Visite du pape François en Égypte : la communauté chrétienne "est brisée, malmenée et a peur"
Isabelle de Gaulmyn, du journal La Croix, souligne l'importance de la visite du pape François en Égypte, où les conditions de vie de la communauté chrétienne se sont "beaucoup détériorées".
Le pape François se rend, vendredi 28 avril, en Égypte pour une visite qui va durer un jour et demi. II s'agit de défendre la paix et le dialogue avec l’islam, dans un contexte tendu, seulement trois semaines après le double attentat du 9 avril contre les coptes lors des célébrations des Rameaux. Ce voyage est un soutien précieux pour les communautés chrétiennes d'Égypte, dont "les conditions de vie se sont beaucoup détériorées, notamment avec la poussée d'un islam identitaire", a analysé sur franceinfo vendredi 28 avril, Isabelle de Gaulmyn, rédactrice en chef au journal La Croix.
franceinfo : Dans quel état va-t-il trouver cette communauté chrétienne d'Egypte en particulier les catholiques, trois semaines après des attentats sanglants ?
Isabelle de Gaulmyn : C'est une communauté brisée, malmenée depuis des années et qui a peur aujourd'hui. Il y a à la fois une communauté catholique et une communauté orthodoxe. Les catholiques en Égypte sont très minoritaires. Il y a une petite communauté copte qui est catholique, mais la plupart des coptes sont orthodoxes. Ce sont près de neuf millions de personnes qui sont là depuis les débuts du christianisme. Ils estiment qu'ils sont chez eux en Égypte et ils ont raison. Ils ont le sentiment qu'on veut les chasser. Depuis quelques années, les conditions de vie des coptes se sont beaucoup détériorées, notamment avec la poussée d'un islam identitaire et des Frères musulmans en Égypte. Ils ont peur. La présence de François est donc très importante, même si ce n'est pas leur pape. Le leur est le copte Tawadros II.
Le pape François va rencontrer le grand imam d'Al-Azhar, la grande institution de l'islam sunnite. C'est une démarche très symbolique ?
Le dialogue avec Al-Azhar établi par Jean-Paul II et interrompu en 2011 par le pape Benoît XVI à la suite de nombreux malentendus est très important. Le pape François, dès qu'il a été élu, a essayé de renouer le fil, en passant par les Dominicains qui sont notamment très présents au Caire. Le grand imam d'Al-Azhar, Ahmed el-Tayeb, est venu au Vatican, en mai 2016. C'est à ce moment-là qu'il a invité le pape. Il s'agit de la plus haute autorité sunnite dans le monde. Al-Azhar fait beaucoup pour rénover l'islam et le diriger dans un sens plus moderne, plus laïc. La mosquée a signé il y a un mois un document qui affirme clairement que les autres religions ne sont pas des minorités et ne doivent pas être considérées comme telles, mais comme des communautés avec les mêmes droits que les musulmans. C'est vraiment cet islam, cet effort de rénovation que le pape va essayer d'encourager.

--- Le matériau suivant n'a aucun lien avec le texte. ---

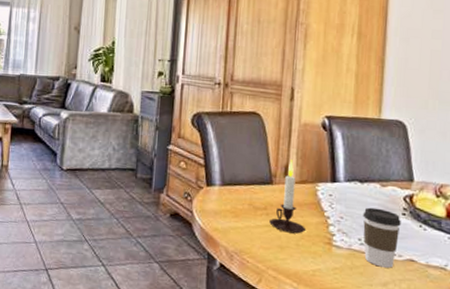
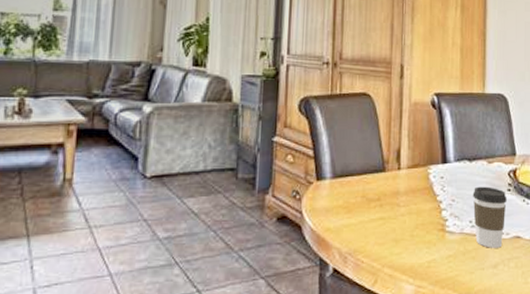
candle: present [269,159,306,234] -> none [383,143,420,224]

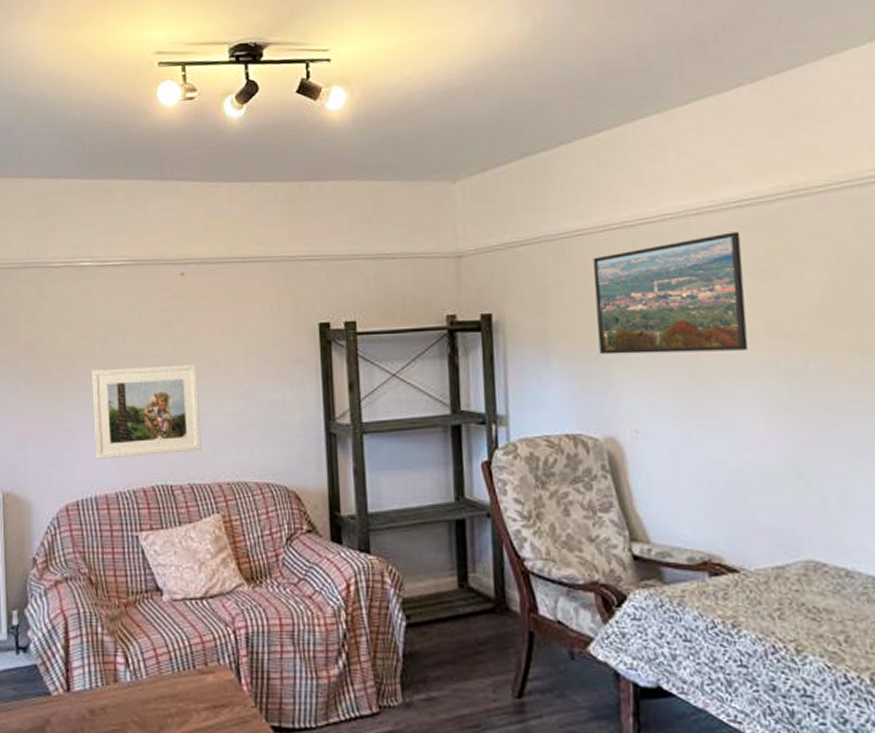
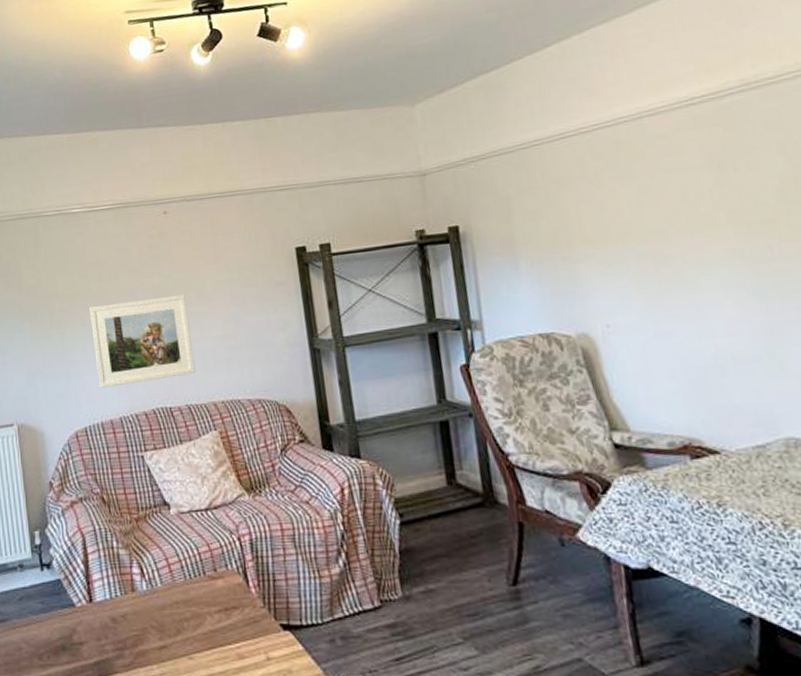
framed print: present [593,232,749,355] -> none [552,128,712,256]

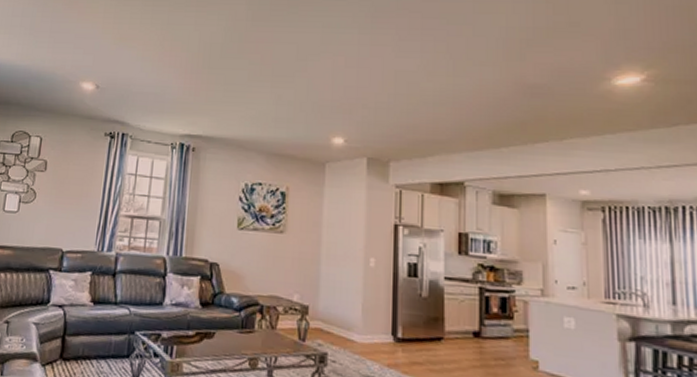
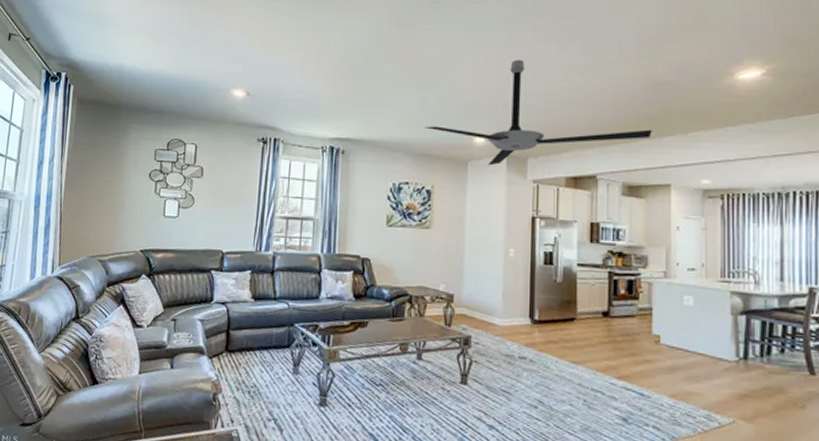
ceiling fan: none [280,59,524,168] -> present [425,60,652,166]

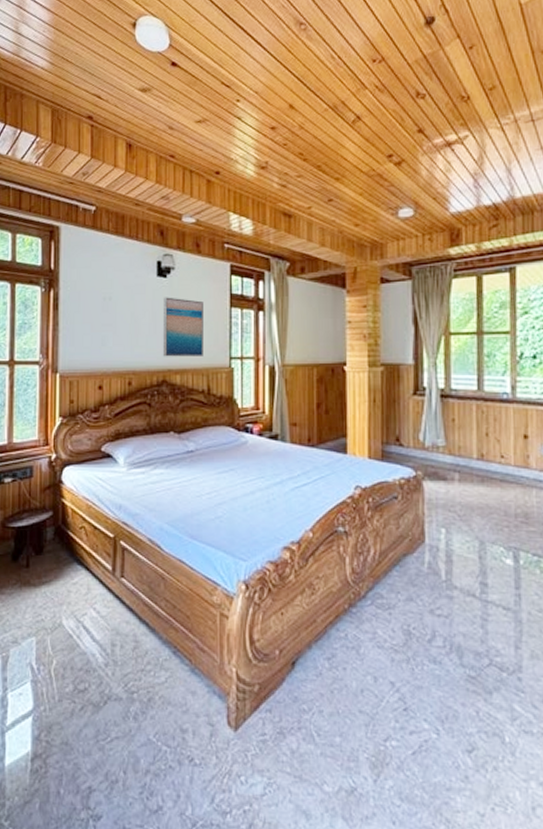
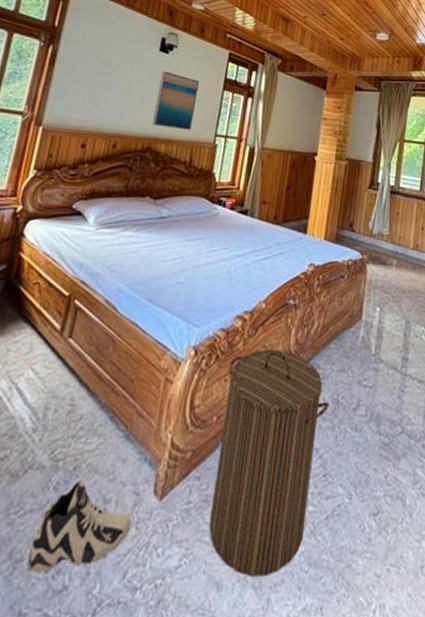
sneaker: none [122,711,211,793] -> present [27,480,132,572]
laundry hamper: none [284,579,400,809] -> present [209,349,330,577]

Cette volonté de renouer avec l'islam même modéré, fait-elle consensus au sein de l'Église catholique aujourd'hui ?
Au sein de l'Église, on n'a pas le choix. Sinon, on va vers une guerre de civilisations, ce que le pape refuse. Certains dans l'Église, au Proche et au Moyen-Orient, pensent qu'il faut que les chrétiens exigent des musulmans un certain nombre de garanties sur la laïcité. Certains chrétiens mettent en garde contre une trop grande naïveté dans ce dialogue. Ils veulent exiger la réciprocité et que les musulmans acceptent notamment les conversions. Le pape est par ailleurs très populaire. Il y a donc toujours un risque de récupération dès qu'il va quelque part, notamment par les autorités politiques. Je pense qu'il faut encourager Al-Sissi (le président égyptien) qui essaye d'obtenir une paix relative dans son pays et de protéger les communautés. C'est vrai qu'il n'y arrive pas tellement. On l'a vu avec les derniers attentats du dimanche des Rameaux. Ces attaques sont sans doute liées à la visite du pape. C'est donc une visite à la fois importante et dangereuse.